2018年に優勝した山本元喜は今年も連覇なるか=2018年6月 Photo: Shusaku MATSUO
TOJ東京ステージで優勝した窪木一茂。トラックで培ったスピード力を発揮できるか Photo: Shusaku MATSUO

 トラック競技でも活躍する選手を集めたチーム ブリヂストンサイクリングは今季、ロードレースでも頭角を現し、勝利を重ねている。その筆頭は窪木一茂だ。厳しい展開でも遅れず、ゴール前では持ち前のスプリント力を発揮。TOJ東京ステージでも優勝を飾った。本格的な上りがない富士スピードウェイでは、窪木をふるいにかけるのは至難の業だろう。また、チームは窪木のほかに、TOJ日本人個人総合1位の石橋学を含む8人の強力な布陣を揃えてきた。

調子を上げている内間康平=2018年8月、NIPPO・ヴィーニファンティーニ・ヨーロッパオヴィーニ所属時 Photo: Kenta SAWANO
国内でも屈指のスプリント力を誇る小野寺玲 Photo: Shusaku MATSUO

 チームUKYOもコンディションを上げている。先日幕を閉じたツール・ド・フィリピンには日本人4選手で臨み、チーム総合優勝を果たした。内間康平は逃げに乗りステージ2位に入る活躍をみせた。強豪揃うなか、2017年の全日本ロードを独走勝利で制した畑中勇介の復活も望まれている。

 宇都宮ブリッツェンの増田成幸はTOJを落車の影響で大きく成績を落として終えたが、実力は国内トップクラスであることは確か。チームは岡篤志、鈴木龍、小野寺玲などタレント揃いの強力なメンバーで悲願の日本一を狙う。

ホビーレーサーだが、2018年の全日本では11位という成績を残した高岡亮寛 Photo: Shusaku MATSUO

 全日本選手権に出場するのはプロ選手だけではない。規定の大会で厳しい出場資格を満たす成績を上げられればホビーレーサーもスタートラインに立つことができる。昨年は井上亮(Magellan Systems Japan)が8位に、高岡亮寛(Roppongi Express)が11位と健闘。紺野元汰(SBC Vertex Racing Team)や岡泰誠(イナーメ信濃山形)もJプロツアーで活躍しており、彼らがプロ相手にどう立ち回るかも見所のひとつだ。

 ロードレース男子エリートは6月30日の9時から、コースを21周する計227kmで争われる。

與那嶺が4連覇達成なるか

 ロードレース女子エリートの優勝候補筆頭は間違いなく與那嶺だ。過去3年連続で全日本女王となり、他を寄せ付けない展開で勝利を重ねてきた。同じく海外を拠点に活動する萩原麻由子はブログで欠場を表明。與那嶺が5回目のナショナルチャンピオンジャージに袖を通す可能性はさらに高まったと言えるだろう。

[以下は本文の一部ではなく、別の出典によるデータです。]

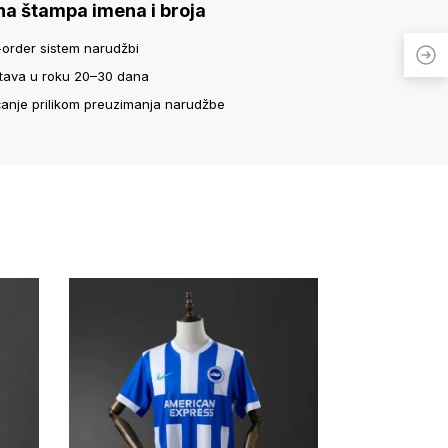
na štampa imena i broja
-order sistem narudžbi
tava u roku 20–30 dana
ćanje prilikom preuzimanja narudžbe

4連覇の期待がかかる與那嶺恵理(アレ・チポッリーニ) Photo: Kyosuke TAKEI

 東京五輪に目を向けると、女子エリートは海外のUCIレースが選考基準の中心ではあるものの、海外レースを走らない選手にとっては今回の全日本ロードが最も出場に近づけるチャンスでもある。優先順位が9番目ではあるものの、今大会で2位の選手にも枠が与えられる可能性があるため、優勝以外の争いも熾烈を極めること間違いない。昨年2位の金子広美(イナーメ信濃山形)、3位の牧瀬翼(IKECHI EXIT)、唐見実世子(弱虫ペダルサイクリングチーム)らが有力選手だ。

 女子エリートは6月29日1時15分から、コースを13周する計140kmで争われる予定だ。